_ZADANIA DO WYKONANIA_:
**a)** W tekście o pokusie skrajności w wyrzeczeniach zamień „zaangażowanie” na „zobowiązanie”. Przepisz wszystko od słów „W praktykowaniu wyrzeczeń” aż po słowa „relacji z Bogiem.”.
**b)** Jaką myśl tekst o pokusie skrajności w wyrzeczeniach podaje jako przykład błędnego poglądu podsuwanego przez złego ducha?
**c)** Dopisz dalszy ciąg tekstu o pokusie skrajności w wyrzeczeniach, zaczynając od miejsca, w którym się urywa.

W praktykowaniu wyrzeczeń trzeba bardzo uważać,
aby nie ulec „pokusie skrajności”. Na początku człowiek podejmuje określone
zaangażowanie ascetyczne, mając czystą intencję pogłębiania relacji z Bogiem.
Wyrazem tego są np. znaczne ograniczenia w spożywanych posiłkach. Taki post
jest poważnym wysiłkiem i pochłania duże ilości energii. Zarazem powoli daje o
sobie znać przegłodzenie i pragnienie zaspokojenia doskwierającego braku. W
zależności od siły woli, wewnętrzna determinacja, aby wytrwać może trwać nawet
bardzo długo. Następuje pogłębianie się postawy wyrzeczenia. Zły duch dostrzega
ten trud i sprytnie motywuje do podejmowania jeszcze bardziej radykalnych form
ascezy. Przy okazji podsuwa szereg błędnych poglądów, które w pierwszej
odsłonie sprawiają wrażenie szczytnych idei. Dobrym tego przykładem jest myśl,
że świat materialny jest czymś złym. To generuje sugestię, że „człowiek
duchowy” powinien zminimalizować wpływ cielesnego balastu. Proces zaczyna się
pogłębiać i człowiek coraz bardziej przypomina strunę napiętą do granic
możliwości. W trakcie mogą pojawić się drobne upadki, ale w sumie one jeszcze
intensywniej motywują. Ogólnie rzecz biorąc, powstaje swoista budowla skrajnego
wyrzeczenia. Przy braku doświadczenia, sytuacja taka nie może długo trwać. W
pewnym momencie następuje załamanie. Struna zbyt mocno naciągnięta po prostu
pęka. Co to konkretnie oznacza?

_Pozycje wymienione w zbiorze danych_:

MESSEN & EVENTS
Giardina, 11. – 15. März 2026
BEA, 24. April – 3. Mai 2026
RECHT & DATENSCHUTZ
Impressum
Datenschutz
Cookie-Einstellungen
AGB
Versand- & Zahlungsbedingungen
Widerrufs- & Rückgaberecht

_LISTA ODPOWIEDZI_:
**a)**
W praktykowaniu wyrzeczeń trzeba bardzo uważać,
aby nie ulec „pokusie skrajności”. Na początku człowiek podejmuje określone
zobowiązanie ascetyczne, mając czystą intencję pogłębiania relacji z Bogiem.

**b)** Myśl, że świat materialny jest czymś złym.

**c)**
Ni mniej ni więcej, swoiste zanurzenie się w to,
co stanowiło dotychczasowy przedmiot wyrzeczenia. Człowiek popada w drugą
skrajność. Wcześniej była totalna rezygnacja, teraz zaś następuje gwałtowne
przekroczenie zwyczajnych norm konsumpcji. Uprzedni niedobór jest
zastępowany przez nadmiar. W przypadku jedzenia, małe ilości spożywanego dotąd
pokarmu przeobrażają się w wielkie ilości pochłanianych produktów. Jest to
spektakularne przejście od jednej skrajności do drugiej. Tym razem zły duch
zdecydowanie osłabia wolę i wręcz wpycha w „korkociąg używania”. Z tym łączy
się bolesne odczucie upadku i przegranej, co z kolei wyzwala stan beznadziei i
poczucie utraty swej wartości.
Gdy człowiek jest wygłodzony, w aspekcie
fizycznym organizm chce jak najszybciej nadrobić zaistniałe braki i
popada w nadmiar. Głębiej jednak rzecz biorąc, pokusa ma na celu zniszczenie
wewnętrznego pokoju i zerwanie relacji człowieka z Bogiem. Po pierwszych
upadkach najczęściej następuje powrót do pierwotnego radykalizmu. Nawet jeszcze
bardziej wzmocniony, w związku ze zjawiskiem „karania siebie”. Podjęte
wyrzeczenie nie zostało zrealizowane. Dlatego należy nałożyć sobie karę.
Najprostszym sposobem jest doraźna intensyfikacja podjętego wyrzeczenia. Ale to
z kolei powoduje na nowo narastanie głodu. Powstaje swoisty „diabelski krąg”.
Dodatkowo zły duch oczernia przedmiot rezygnacji. Nieudane posty odnośnie
jedzenia prowadzą do niechęci, czy wręcz do nienawiści wobec produktów
żywnościowych. Wszak to przez nie nastąpił duchowy upadek i niemożność radzenia
sobie z samym sobą. Jedzenie, wręcz całe Boże stworzenie przestaje być pięknym
i dobrym znakiem Bożego aktu stwórczego; staje się symbolem szatańskich
oddziaływań. Efekt jest tragiczny. Człowiek traci Boga, piękny świat i popada w
beznadzieję.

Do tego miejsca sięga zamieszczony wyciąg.